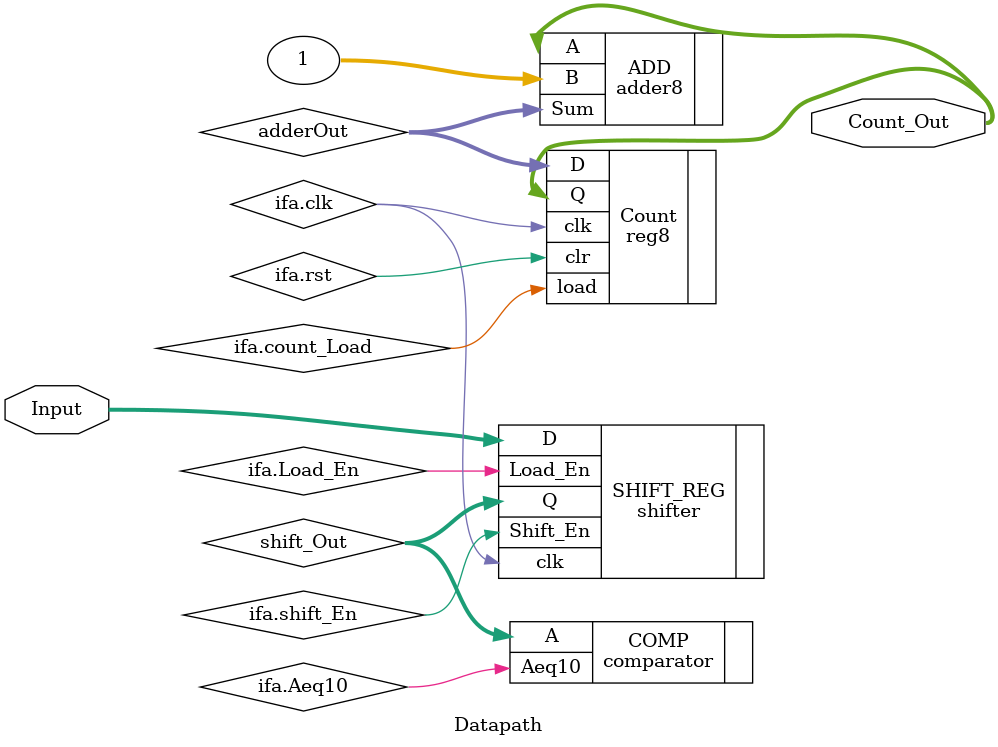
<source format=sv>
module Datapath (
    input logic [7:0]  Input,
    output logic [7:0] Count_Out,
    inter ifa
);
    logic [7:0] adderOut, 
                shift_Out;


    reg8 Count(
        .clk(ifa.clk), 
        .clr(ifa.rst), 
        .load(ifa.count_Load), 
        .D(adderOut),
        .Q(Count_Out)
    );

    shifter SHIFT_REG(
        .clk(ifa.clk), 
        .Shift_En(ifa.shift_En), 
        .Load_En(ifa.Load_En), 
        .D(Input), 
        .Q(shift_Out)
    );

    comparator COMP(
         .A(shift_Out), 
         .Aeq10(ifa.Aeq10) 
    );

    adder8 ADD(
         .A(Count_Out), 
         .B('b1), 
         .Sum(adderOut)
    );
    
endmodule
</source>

=-=-=

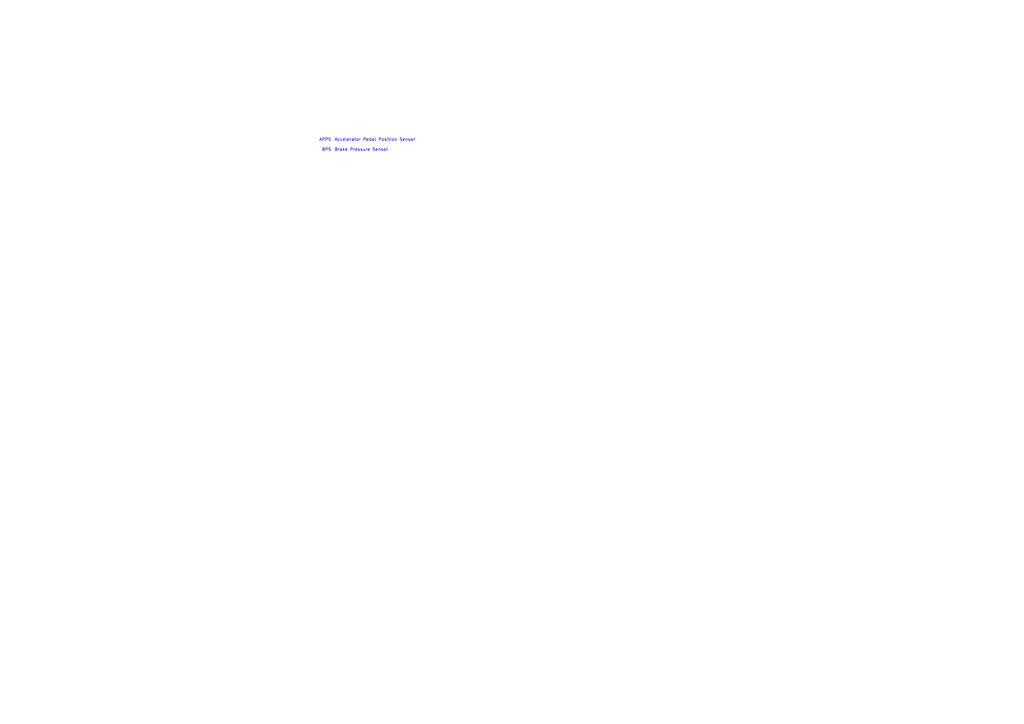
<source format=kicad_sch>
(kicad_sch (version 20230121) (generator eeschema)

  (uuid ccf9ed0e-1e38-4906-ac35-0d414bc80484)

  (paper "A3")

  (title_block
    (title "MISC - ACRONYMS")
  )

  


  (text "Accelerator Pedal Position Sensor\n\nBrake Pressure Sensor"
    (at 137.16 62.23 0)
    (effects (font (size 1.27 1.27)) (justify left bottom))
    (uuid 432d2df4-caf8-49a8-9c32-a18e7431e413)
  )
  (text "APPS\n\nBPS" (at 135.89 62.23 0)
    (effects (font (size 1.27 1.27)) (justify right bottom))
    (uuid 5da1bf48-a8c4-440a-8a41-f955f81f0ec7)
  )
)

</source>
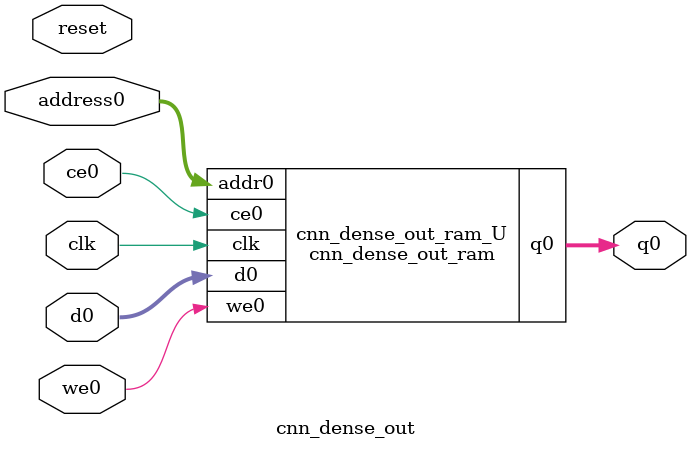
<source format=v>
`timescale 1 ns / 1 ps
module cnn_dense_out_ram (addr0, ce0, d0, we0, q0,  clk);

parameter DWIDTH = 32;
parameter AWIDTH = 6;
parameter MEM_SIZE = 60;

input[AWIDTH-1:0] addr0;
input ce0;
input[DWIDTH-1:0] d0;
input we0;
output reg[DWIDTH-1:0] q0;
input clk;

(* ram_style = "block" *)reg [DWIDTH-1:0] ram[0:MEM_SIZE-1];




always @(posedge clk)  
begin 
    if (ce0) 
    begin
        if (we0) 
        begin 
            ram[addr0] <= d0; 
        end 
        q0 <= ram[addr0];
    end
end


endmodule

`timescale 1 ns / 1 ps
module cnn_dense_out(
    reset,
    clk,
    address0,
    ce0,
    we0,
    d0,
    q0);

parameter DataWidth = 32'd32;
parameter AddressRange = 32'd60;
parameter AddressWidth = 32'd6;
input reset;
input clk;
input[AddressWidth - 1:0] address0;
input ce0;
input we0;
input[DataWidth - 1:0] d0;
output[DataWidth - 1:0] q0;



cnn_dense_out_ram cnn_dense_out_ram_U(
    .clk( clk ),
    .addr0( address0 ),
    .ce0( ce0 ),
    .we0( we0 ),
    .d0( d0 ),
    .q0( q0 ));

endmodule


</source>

=-=-=

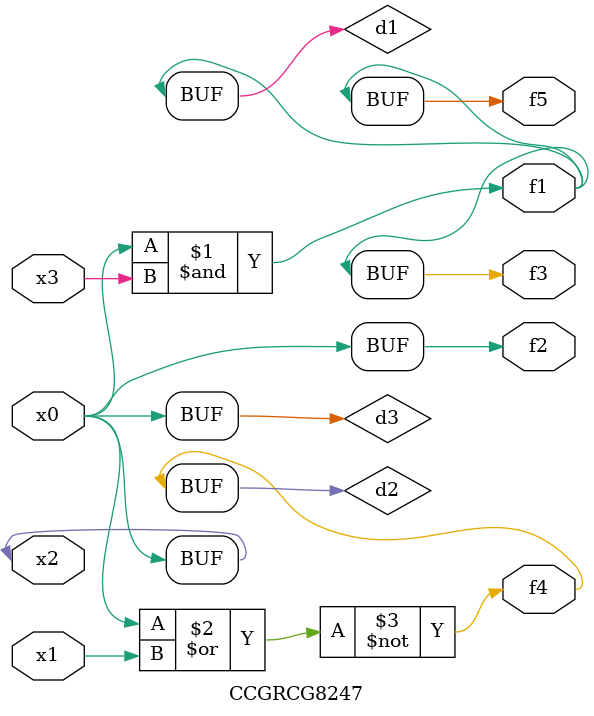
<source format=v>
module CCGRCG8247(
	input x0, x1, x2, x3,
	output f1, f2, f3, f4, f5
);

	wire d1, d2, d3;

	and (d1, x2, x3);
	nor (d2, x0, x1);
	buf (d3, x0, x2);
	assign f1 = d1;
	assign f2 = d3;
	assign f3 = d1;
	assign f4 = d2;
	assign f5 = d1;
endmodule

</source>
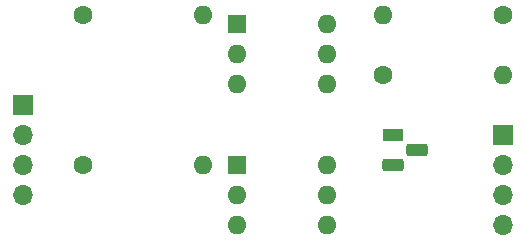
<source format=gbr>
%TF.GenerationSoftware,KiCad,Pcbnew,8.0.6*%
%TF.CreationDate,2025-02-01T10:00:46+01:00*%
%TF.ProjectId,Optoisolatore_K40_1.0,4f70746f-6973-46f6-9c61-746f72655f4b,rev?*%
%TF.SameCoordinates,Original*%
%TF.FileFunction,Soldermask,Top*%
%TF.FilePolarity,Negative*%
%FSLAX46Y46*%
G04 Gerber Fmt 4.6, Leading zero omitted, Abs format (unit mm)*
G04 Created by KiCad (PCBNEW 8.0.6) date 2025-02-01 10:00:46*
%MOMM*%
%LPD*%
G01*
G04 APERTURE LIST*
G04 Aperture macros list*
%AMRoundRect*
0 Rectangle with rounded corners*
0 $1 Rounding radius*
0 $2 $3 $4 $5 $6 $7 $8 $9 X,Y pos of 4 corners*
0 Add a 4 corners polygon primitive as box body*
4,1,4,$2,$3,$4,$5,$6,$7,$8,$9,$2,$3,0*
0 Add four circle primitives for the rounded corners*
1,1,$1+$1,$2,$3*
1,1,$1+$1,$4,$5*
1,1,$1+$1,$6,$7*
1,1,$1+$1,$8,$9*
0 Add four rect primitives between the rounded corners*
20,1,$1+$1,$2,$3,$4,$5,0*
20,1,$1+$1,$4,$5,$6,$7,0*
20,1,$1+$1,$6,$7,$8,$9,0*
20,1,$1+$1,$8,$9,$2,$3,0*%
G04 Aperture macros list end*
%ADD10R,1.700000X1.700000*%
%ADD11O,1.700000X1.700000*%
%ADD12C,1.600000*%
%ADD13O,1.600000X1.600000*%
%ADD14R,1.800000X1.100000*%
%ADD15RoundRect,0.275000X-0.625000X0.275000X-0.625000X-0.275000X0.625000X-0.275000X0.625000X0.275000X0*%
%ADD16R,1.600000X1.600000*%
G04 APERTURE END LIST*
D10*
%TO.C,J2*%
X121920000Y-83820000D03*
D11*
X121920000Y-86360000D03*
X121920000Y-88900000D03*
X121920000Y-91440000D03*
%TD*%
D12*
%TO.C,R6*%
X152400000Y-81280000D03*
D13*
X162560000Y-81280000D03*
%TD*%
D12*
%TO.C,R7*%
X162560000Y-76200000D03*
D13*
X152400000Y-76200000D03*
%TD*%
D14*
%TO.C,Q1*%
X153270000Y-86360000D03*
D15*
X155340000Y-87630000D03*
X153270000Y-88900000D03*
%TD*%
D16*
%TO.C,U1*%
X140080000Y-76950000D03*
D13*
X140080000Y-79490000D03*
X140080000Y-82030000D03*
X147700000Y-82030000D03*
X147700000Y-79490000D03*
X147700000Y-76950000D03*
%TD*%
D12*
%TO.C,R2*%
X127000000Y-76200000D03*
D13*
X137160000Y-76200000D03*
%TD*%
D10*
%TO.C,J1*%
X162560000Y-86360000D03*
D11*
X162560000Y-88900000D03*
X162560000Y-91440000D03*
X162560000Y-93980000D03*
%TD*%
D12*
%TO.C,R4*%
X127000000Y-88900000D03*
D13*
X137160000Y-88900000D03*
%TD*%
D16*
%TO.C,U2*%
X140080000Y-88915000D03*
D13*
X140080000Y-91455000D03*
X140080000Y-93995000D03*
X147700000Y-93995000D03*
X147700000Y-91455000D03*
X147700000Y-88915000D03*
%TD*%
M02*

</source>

=-=-=

[WHAT THIS TASK INVOLVES] Read the listing above, then copy every line that includes the string "text".

[SOLUTION TO THIS PROBLEM]
  (text "Accelerator Pedal Position Sensor\n\nBrake Pressure Sensor"
  (text "APPS\n\nBPS" (at 135.89 62.23 0)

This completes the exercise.